## Problem
Repeat the records in full and exactly, omitting pictures.

## Data listing
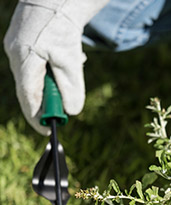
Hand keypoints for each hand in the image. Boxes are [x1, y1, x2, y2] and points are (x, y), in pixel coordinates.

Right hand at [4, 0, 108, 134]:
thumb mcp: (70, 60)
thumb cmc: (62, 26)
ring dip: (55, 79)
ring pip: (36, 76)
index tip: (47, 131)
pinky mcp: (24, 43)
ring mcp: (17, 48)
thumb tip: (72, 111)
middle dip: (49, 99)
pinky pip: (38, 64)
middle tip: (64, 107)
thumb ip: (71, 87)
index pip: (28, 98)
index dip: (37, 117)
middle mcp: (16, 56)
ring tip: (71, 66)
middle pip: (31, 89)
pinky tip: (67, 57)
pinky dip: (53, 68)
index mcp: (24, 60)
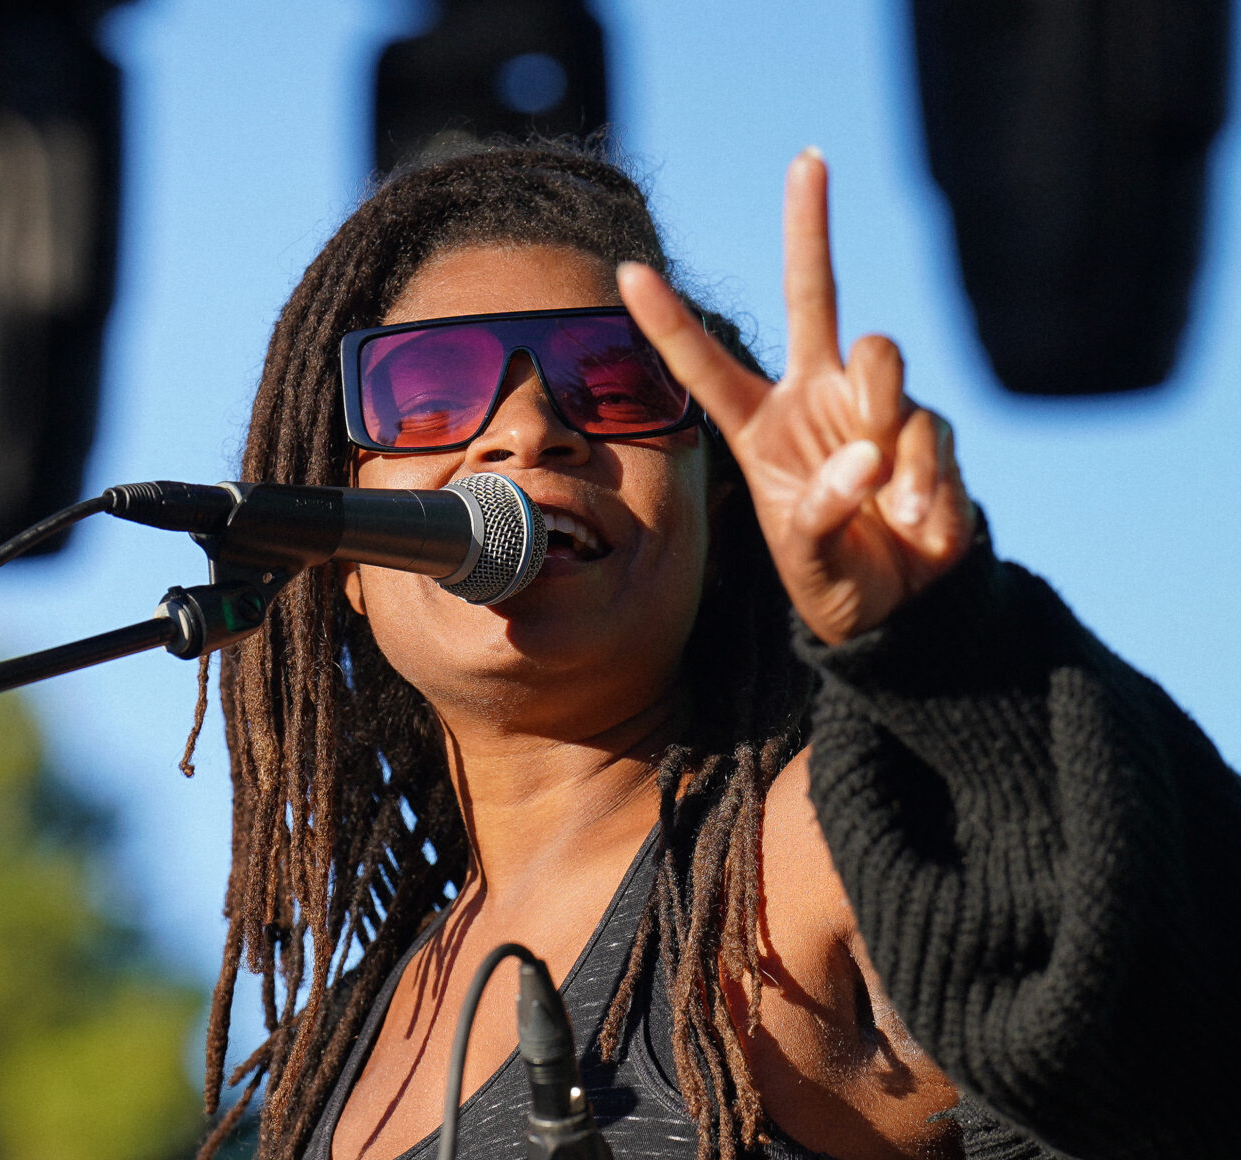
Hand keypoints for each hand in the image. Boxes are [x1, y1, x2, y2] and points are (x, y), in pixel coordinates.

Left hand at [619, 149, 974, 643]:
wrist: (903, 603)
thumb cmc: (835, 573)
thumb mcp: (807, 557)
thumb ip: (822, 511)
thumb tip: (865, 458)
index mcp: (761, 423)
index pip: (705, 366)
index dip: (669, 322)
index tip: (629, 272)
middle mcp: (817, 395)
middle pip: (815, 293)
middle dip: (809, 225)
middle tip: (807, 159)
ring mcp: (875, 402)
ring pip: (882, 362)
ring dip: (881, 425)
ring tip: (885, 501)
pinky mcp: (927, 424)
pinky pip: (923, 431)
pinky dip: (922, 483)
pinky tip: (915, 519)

## Output of the exercise
Hand keypoints for each hand in the image. Boxes are [x1, y1, x2, y2] and points are (x, y), in pixel coordinates.

Right hand at [4, 0, 108, 134]:
thumb mcp: (70, 60)
thumb cmc: (62, 26)
ring dip: (55, 79)
ring pip: (36, 76)
index tip: (47, 131)
pinky mcp: (24, 43)
ring mcp: (17, 48)
thumb tip: (72, 111)
middle dip: (49, 99)
pinky pip: (38, 64)
middle tip: (64, 107)
thumb ip: (71, 87)
index pip: (28, 98)
index dip: (37, 117)
middle mcp: (16, 56)
ring tip: (71, 66)
middle pip: (31, 89)
pinky tip: (67, 57)
pinky dip: (53, 68)
index mcp: (24, 60)
Hand keypoints for each hand in the image. Boxes are [x1, y1, x2, y2] and points are (x, y), in pixel coordinates.

Left hand at [619, 149, 974, 643]:
wrist: (903, 603)
thumb cmc: (835, 573)
thumb mcp: (807, 557)
thumb ip: (822, 511)
thumb tip: (865, 458)
index mcp: (761, 423)
index pip: (705, 366)
index dip: (669, 322)
index tip: (629, 272)
middle mcp: (817, 395)
middle pip: (815, 293)
middle dip: (809, 225)
middle tip: (807, 159)
ring mcp: (875, 402)
ring pip: (882, 362)
ring dip: (881, 425)
ring tip: (885, 501)
pinky mcp: (927, 424)
pinky pip: (923, 431)
pinky dip: (922, 483)
pinky tip: (915, 519)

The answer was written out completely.